Mexico City, Dec 17 (EFE).- A Mexican appeals court has upheld a ruling that acquitted the brother of former President Carlos Salinas of illicit enrichment charges, judicial sources said.

The ruling, announced Tuesday, brings an end to 19 years of accusations against Raul Salinas de Gortari, who was first acquitted of those charges in July 2013.

In 1996, he was accused of illegally obtaining roughly 224 million pesos (some $15.1 million at the current exchange rate) that he used to purchase properties.

Those properties had been seized from the defendant but now must be returned, while authorities also must unfreeze several of his bank accounts.

Raul Salinas, whose brother was president from 1988 to 1994, was released from prison in June 2005 after his conviction in the 1994 murder of the then-secretary general of the ruling Institutional Revolutionary Party, or PRI, Jose Francisco Ruiz Massieu, was overturned.

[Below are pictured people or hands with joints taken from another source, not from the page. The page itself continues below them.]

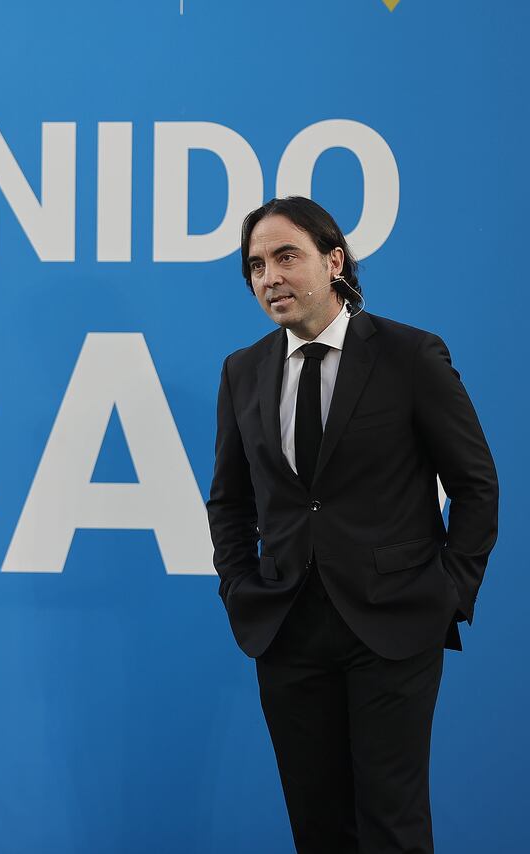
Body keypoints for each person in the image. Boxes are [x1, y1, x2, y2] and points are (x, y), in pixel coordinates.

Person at [207, 196, 498, 853]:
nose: (269, 277)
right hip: (285, 627)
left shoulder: (410, 355)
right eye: (256, 265)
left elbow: (476, 486)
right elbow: (229, 501)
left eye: (287, 256)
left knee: (392, 827)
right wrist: (240, 587)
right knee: (318, 829)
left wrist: (448, 593)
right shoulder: (242, 371)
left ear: (332, 260)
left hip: (393, 624)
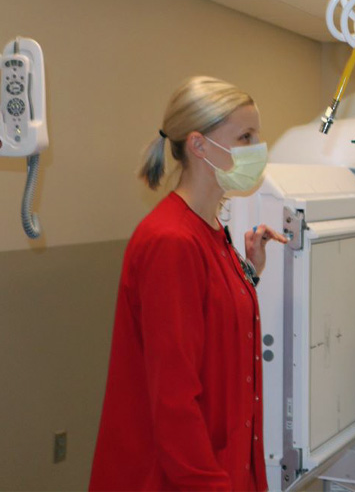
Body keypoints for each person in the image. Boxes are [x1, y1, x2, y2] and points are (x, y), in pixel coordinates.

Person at [90, 76, 287, 491]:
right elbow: (173, 398)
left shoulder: (211, 229)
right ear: (199, 146)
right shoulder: (171, 241)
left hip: (223, 463)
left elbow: (209, 329)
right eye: (245, 136)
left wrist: (247, 273)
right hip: (178, 477)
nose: (257, 148)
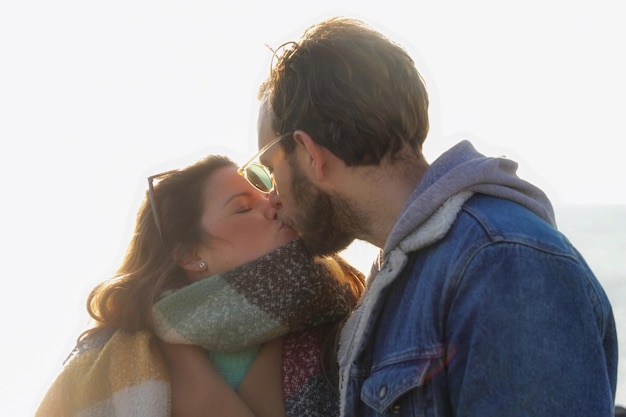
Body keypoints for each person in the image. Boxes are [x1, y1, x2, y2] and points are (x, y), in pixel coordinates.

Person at [239, 17, 619, 416]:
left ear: (311, 154)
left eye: (269, 169)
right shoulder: (407, 270)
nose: (272, 196)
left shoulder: (502, 263)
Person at [35, 154, 365, 417]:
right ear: (192, 256)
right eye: (244, 207)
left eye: (266, 189)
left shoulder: (351, 317)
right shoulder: (108, 364)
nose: (275, 201)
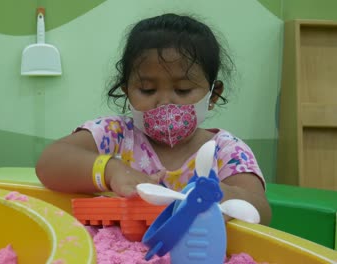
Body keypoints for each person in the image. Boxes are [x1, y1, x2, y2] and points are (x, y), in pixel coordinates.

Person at [36, 13, 271, 225]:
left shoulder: (225, 151)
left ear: (213, 94)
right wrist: (111, 170)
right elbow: (49, 163)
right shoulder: (115, 135)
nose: (165, 102)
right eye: (148, 90)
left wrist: (223, 196)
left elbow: (261, 211)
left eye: (183, 90)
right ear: (127, 91)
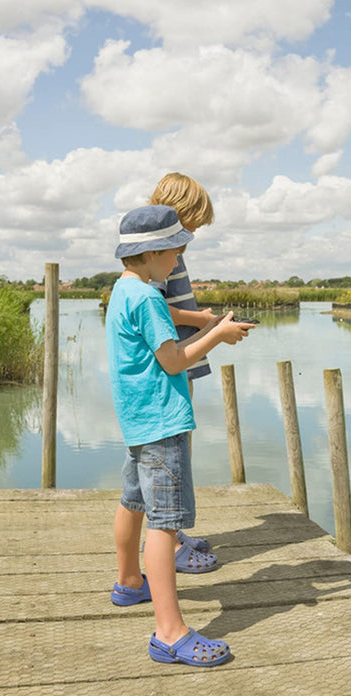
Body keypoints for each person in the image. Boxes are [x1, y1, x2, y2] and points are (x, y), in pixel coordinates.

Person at [106, 203, 253, 666]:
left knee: (133, 501)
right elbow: (172, 362)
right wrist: (219, 336)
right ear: (151, 254)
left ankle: (129, 582)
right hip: (164, 422)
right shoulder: (149, 298)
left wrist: (204, 322)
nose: (178, 261)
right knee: (165, 526)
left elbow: (158, 336)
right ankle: (170, 632)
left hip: (137, 419)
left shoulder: (124, 290)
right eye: (174, 251)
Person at [149, 172, 218, 561]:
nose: (193, 234)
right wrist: (199, 320)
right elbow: (154, 306)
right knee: (172, 453)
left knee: (179, 446)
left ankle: (172, 533)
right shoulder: (159, 254)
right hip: (171, 361)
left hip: (180, 360)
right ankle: (170, 542)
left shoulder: (166, 252)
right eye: (192, 224)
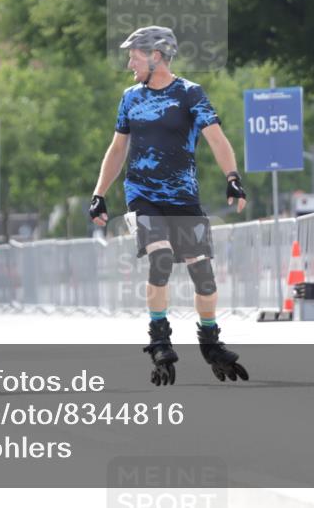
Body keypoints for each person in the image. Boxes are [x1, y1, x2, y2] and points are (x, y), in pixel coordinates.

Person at [90, 26, 250, 386]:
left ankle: (210, 341)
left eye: (134, 54)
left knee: (203, 275)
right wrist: (99, 193)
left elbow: (216, 138)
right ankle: (159, 338)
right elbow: (118, 150)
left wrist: (233, 177)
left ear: (156, 55)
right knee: (160, 258)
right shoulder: (130, 97)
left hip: (184, 198)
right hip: (143, 195)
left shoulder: (189, 94)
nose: (129, 61)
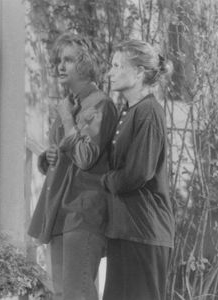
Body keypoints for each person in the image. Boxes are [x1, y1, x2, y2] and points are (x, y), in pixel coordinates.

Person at [28, 32, 118, 300]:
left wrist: (67, 120)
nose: (60, 66)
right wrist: (48, 157)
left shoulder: (101, 104)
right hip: (58, 209)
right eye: (59, 60)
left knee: (77, 293)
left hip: (83, 211)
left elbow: (86, 158)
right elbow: (62, 153)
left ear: (85, 64)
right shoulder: (69, 103)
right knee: (60, 293)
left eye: (68, 60)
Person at [101, 40, 175, 300]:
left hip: (145, 231)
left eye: (117, 66)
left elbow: (137, 173)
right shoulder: (128, 111)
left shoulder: (149, 112)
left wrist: (106, 181)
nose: (110, 72)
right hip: (123, 229)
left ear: (139, 73)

Weeks before leaving prison, where he spent more than 10 years, Raul Salinas acknowledged in an interview with Britain's Financial Times that his personal fortune was attributable in part to his political connections.

The senator of the leftist PRD party, Alejandro Encinas, said the decision to clear Salinas of the illicit enrichment charges is "absurd."

"The case of Raul Salinas de Gortari is the best example of impunity ... and how power doesn't forget its accomplices and forgives them," he said.

For her part, the senator of the conservative National Action Party, or PAN, Laura Rojas, said the case is a sign that the country "urgently needs a new system and legal framework to combat corruption."